■ ZU ERLEDIGEN:
1 > Fasse den Text über die Äußerungen von Papst Franziskus zu Krieg und Frieden in zwei Sätzen zusammen.
2 > Führe den Text über die Äußerungen von Papst Franziskus zu Krieg und Frieden im Anschluss an seinen letzten Satz weiter.

■ VORLIEGENDER TEXT:

•••

Insgesamt äußerte sich Franziskus verhalten über die Chance auf Beendigung des Nahostkriegs sowie des Ukraine-Kriegs. "Es beunruhigt mich, dass die zahlreichen Friedensappelle internationaler Organisationen in das eine Ohr hinein und aus dem anderen wieder hinausgehen", so der Papst. Es sei eine "grundlegende Heuchelei", von Frieden zu reden, während man für den Krieg rüste. Waffenfabriken gehörten zu den profitabelsten Anlagen in Europa, kritisierte der 88-Jährige. "So organisieren wir Konferenzen und Friedenstreffen, produzieren aber weiterhin Waffen zum Töten", so Franziskus.

Für den Krieg in der Ukraine forderte der Papst dringend einen Friedensvertrag. "Die Verhandlungen über Frieden geraten oft ins Stocken, weil Nebensächlichkeiten in den Vordergrund gestellt werden", erklärte Franziskus. Zudem sprach er von der "Heuchelei", die diesen Krieg begleitet. Er kritisierte, dass junge Ukrainer ohne ausreichende Mittel an die Front geschickt werden. "Es ist so, dass sie nicht viele Männer haben, während Russland viele hat."

EU hat Potenzial als Vermittlerin

Der Papst hob die zentrale Rolle des Dialogs hervor. Er lobte die Europäische Union für ihre Potenziale als Vermittlerin, betonte jedoch, dass die Institution unabhängig bleiben müsse. "Die EU besitzt die Kraft, den Dialog zu fördern, sowohl intern als auch extern. Diese Fähigkeit darf sie nicht verlieren", sagte Franziskus.

•••

■ DATENSÄTZE:
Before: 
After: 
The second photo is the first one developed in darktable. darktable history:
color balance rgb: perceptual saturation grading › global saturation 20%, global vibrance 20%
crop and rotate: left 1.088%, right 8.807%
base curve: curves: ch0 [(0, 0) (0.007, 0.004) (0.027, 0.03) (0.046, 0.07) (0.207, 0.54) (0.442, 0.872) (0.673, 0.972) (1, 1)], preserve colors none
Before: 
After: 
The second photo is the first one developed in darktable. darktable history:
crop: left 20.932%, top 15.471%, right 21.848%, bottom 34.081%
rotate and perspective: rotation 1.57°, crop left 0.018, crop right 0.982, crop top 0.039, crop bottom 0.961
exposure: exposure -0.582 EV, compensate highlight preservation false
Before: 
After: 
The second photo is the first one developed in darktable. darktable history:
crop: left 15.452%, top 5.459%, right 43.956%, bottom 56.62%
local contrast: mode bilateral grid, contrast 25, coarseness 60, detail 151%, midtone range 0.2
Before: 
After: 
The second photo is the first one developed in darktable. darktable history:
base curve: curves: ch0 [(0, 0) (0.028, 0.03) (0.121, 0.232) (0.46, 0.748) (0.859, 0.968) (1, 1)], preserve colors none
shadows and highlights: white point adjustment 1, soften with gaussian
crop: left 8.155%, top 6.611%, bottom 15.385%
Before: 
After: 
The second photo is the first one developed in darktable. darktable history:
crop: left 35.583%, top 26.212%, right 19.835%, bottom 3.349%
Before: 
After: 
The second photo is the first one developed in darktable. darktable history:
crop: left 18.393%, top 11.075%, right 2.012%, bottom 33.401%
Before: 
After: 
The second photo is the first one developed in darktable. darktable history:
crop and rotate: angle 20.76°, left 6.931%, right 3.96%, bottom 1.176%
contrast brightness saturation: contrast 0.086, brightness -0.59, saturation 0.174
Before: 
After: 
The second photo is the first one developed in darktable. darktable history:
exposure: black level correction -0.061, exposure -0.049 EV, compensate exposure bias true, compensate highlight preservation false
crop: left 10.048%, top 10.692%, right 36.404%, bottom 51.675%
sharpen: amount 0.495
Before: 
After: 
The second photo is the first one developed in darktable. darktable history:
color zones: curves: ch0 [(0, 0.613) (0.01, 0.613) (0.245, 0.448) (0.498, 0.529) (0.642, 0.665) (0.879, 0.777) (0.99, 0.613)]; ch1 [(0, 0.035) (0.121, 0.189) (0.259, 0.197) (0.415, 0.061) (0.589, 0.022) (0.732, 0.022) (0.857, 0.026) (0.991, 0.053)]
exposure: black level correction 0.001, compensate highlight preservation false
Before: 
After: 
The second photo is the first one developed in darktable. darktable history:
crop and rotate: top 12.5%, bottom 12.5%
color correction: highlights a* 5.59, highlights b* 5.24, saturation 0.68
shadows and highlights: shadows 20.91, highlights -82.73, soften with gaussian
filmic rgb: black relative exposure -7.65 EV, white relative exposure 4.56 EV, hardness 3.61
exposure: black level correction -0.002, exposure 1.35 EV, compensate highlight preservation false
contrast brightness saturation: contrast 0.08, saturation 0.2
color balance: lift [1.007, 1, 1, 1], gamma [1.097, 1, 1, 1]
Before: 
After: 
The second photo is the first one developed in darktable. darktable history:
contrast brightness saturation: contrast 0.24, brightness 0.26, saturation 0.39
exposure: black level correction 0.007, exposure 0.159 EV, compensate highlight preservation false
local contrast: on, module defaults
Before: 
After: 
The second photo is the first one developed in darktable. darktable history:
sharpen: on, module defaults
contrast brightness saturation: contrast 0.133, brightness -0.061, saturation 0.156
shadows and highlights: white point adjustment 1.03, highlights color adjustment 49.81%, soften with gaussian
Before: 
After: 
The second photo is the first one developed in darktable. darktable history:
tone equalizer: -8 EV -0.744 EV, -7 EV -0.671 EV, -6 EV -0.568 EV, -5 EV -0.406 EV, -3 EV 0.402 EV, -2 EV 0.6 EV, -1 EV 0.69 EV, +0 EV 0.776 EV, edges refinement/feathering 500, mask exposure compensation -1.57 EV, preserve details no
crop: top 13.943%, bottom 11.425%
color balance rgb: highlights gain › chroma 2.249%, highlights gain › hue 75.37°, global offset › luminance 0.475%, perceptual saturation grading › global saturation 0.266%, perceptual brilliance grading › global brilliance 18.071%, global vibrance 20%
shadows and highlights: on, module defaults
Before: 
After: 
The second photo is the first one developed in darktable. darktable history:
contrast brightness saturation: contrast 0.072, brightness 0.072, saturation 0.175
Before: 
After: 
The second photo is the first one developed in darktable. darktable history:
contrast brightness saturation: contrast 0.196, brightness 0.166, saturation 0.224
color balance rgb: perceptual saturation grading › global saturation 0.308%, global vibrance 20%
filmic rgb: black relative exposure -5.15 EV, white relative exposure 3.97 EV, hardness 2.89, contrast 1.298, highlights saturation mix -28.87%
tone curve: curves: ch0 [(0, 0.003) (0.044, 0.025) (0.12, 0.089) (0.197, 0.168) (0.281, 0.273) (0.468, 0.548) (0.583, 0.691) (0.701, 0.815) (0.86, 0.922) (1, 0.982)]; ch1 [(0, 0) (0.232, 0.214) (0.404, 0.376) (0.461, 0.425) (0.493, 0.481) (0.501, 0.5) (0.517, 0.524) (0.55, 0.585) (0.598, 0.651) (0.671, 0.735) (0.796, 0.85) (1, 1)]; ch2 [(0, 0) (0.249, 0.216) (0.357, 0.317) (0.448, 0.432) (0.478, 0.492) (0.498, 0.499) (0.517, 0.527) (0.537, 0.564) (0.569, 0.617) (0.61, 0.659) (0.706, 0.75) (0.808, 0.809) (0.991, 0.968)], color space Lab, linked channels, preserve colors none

•••

■ LÖSUNGEN:
1 > Papst Franziskus äußerte sich verhalten über die Aussichten auf ein Ende des Nahost- und des Ukraine-Kriegs und nannte es eine grundlegende Heuchelei, von Frieden zu reden und zugleich für den Krieg zu rüsten. Für die Ukraine forderte er dringend einen Friedensvertrag, hob die zentrale Rolle des Dialogs hervor und lobte das Potenzial der EU als Vermittlerin, die allerdings unabhängig bleiben müsse.

2 >
Franziskus hob die Bedeutung von Vergebung und Dialog hervor, um Konflikte auf allen Ebenen zu lösen. Er erinnerte an seinen Besuch in Kanada, wo er in Namen der katholischen Kirche wegen ihrer Rolle bei der gewaltsamen Assimilation indigener Kinder in Internaten um Verzeihung gebeten hatte. "Eine Entschuldigung, die aufrichtig ist, ist immer ein Schritt in Richtung Frieden", erklärte Franziskus.

Er betonte auch die Notwendigkeit, Kinder und Jugendliche zu einer Kultur der Vergebung und Verantwortung zu erziehen. "Wir müssen ihnen beibringen, Fehler zu erkennen und sich aufrichtig zu entschuldigen. Das ist ein Akt der Demut und der Menschlichkeit", sagte der Papst.

"Bildung darf nicht gekürzt werden"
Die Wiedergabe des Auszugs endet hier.